Each year, thousands of tourists come to the National Capital Region to take in a festival, peruse one of the area’s landmarks or attend a convention for work.
© National Capital Commission
Fireworks at the opening ceremony of Winterlude in 2012.
But those people don’t just end up here – attracting visitors requires huge marketing efforts. Here’s how three of the city’s major tourism players go about attracting travellers.
The festival’s target market is dictated largely by its programming, which is organized for kids of all ages and directed towards families. That’s why Winterlude devotes the lion’s share of its marketing to attracting women between the ages of 25 and 54 – the thinking being that getting their attention will make it easier to attract the rest of the family.
“Females have a strong impact on how the family will invest its time in terms of holidays,” said Daniel Feeny, director of marketing and partnerships for the festival’s organizer, the National Capital Commission. This plays a major role in how it goes about trying to attract visitors. In its print advertising, for example, it tries to emphasize photographs of families taking part in Winterlude events.
Geographically, the festival focuses on the corridor between Windsor and Quebec City, although it recently received federal funding to target would-be visitors from the United States.
As with most other organizations, Ottawa Tourism is moving away from older forms of advertising such as newspapers.
“While traditional media is still very important … there is more and more a shift that is happening so that a larger percentage of our budget is now moving over to digital and social,” said Karen Squires, Ottawa Tourism’s executive director of marketing.
While the agency – which receives funding from area hoteliers – still spends money on “traditional” media such as magazines, radio and TV, online advertising such as banner ads is increasingly taking up a bigger percentage of the yearly budget. The organization invested more resources into its website in the past few years and also places significant emphasis on social media such as Facebook and Pinterest.
The overall decline of print advertising has forced many organizations to look at new ways of reaching audiences, but Ottawa Tourism is trying to embrace the new opportunities. Twitter, for example, allows the organization to broadcast photos visitors have taken of the city.
“I love the opportunity that social media presents in terms of travellers sharing their actual experiences in real time with other potential travellers,” said Jantine Van Kregten, Ottawa Tourism’s director of communications.

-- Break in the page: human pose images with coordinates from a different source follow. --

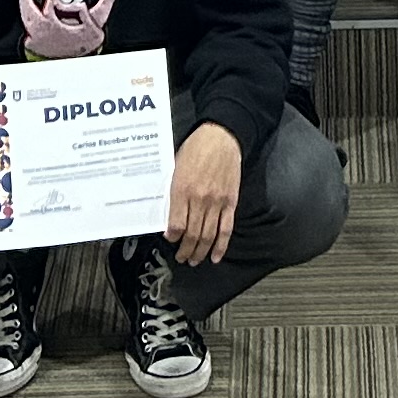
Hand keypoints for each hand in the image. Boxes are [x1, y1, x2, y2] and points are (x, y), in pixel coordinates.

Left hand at [166, 123, 241, 267]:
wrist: (221, 137)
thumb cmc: (195, 148)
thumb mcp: (176, 167)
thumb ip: (173, 191)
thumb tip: (167, 212)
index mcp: (182, 189)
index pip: (176, 224)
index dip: (172, 237)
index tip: (170, 240)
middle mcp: (199, 199)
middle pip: (192, 235)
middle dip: (185, 251)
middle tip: (181, 258)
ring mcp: (217, 202)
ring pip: (208, 236)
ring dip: (200, 252)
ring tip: (194, 260)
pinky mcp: (230, 202)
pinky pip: (226, 229)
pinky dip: (221, 246)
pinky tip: (215, 256)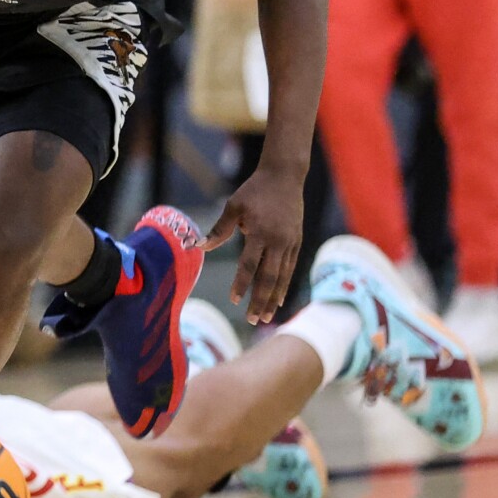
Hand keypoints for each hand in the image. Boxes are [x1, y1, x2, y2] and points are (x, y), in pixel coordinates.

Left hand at [201, 168, 302, 323]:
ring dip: (273, 299)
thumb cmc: (255, 190)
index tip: (234, 300)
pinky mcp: (297, 241)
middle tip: (253, 321)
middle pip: (269, 277)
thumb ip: (219, 229)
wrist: (284, 176)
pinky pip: (291, 269)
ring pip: (282, 277)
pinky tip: (279, 300)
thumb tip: (199, 246)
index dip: (242, 284)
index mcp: (261, 233)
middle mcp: (278, 241)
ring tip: (266, 317)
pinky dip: (284, 285)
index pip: (250, 265)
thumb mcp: (234, 206)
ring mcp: (290, 243)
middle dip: (261, 300)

Most of its print advertising appears in publications serving the Greater Toronto Area and the broader Golden Horseshoe region around Lake Ontario. It also works with the Ontario Tourism Marketing Partnership to purchase print and digital ads targeting New York, Boston and Chicago.
OTTAWA CONVENTION CENTRE
The city’s largest downtown meeting space goes about attracting visitors differently from other tourism attractions in the city, largely because it targets associations and meeting groups rather than individual visitors.
The Ottawa Convention Centre ends up spending a significant amount of time trying to seek out groups that might be interested in holding events in Ottawa, said Daniel Coates, the organization’s manager of marketing and communications.
“We do a lot of research on associations and where they’re meeting, then send out specialized invitations – mainly through direct marketing – that they should meet in Ottawa for this reason and this reason,” he said.
This means going to events where meeting planners congregate, connecting with industry groups such as Meeting Professionals International and placing ads in niche publications such as industry magazines. The facility tries to go after organizations that would be particularly interested in Ottawa, he said. By way of example, Mr. Coates pointed to the BirdLife International World Congress, which met in Ottawa this June because of the area’s reputation for wildlife.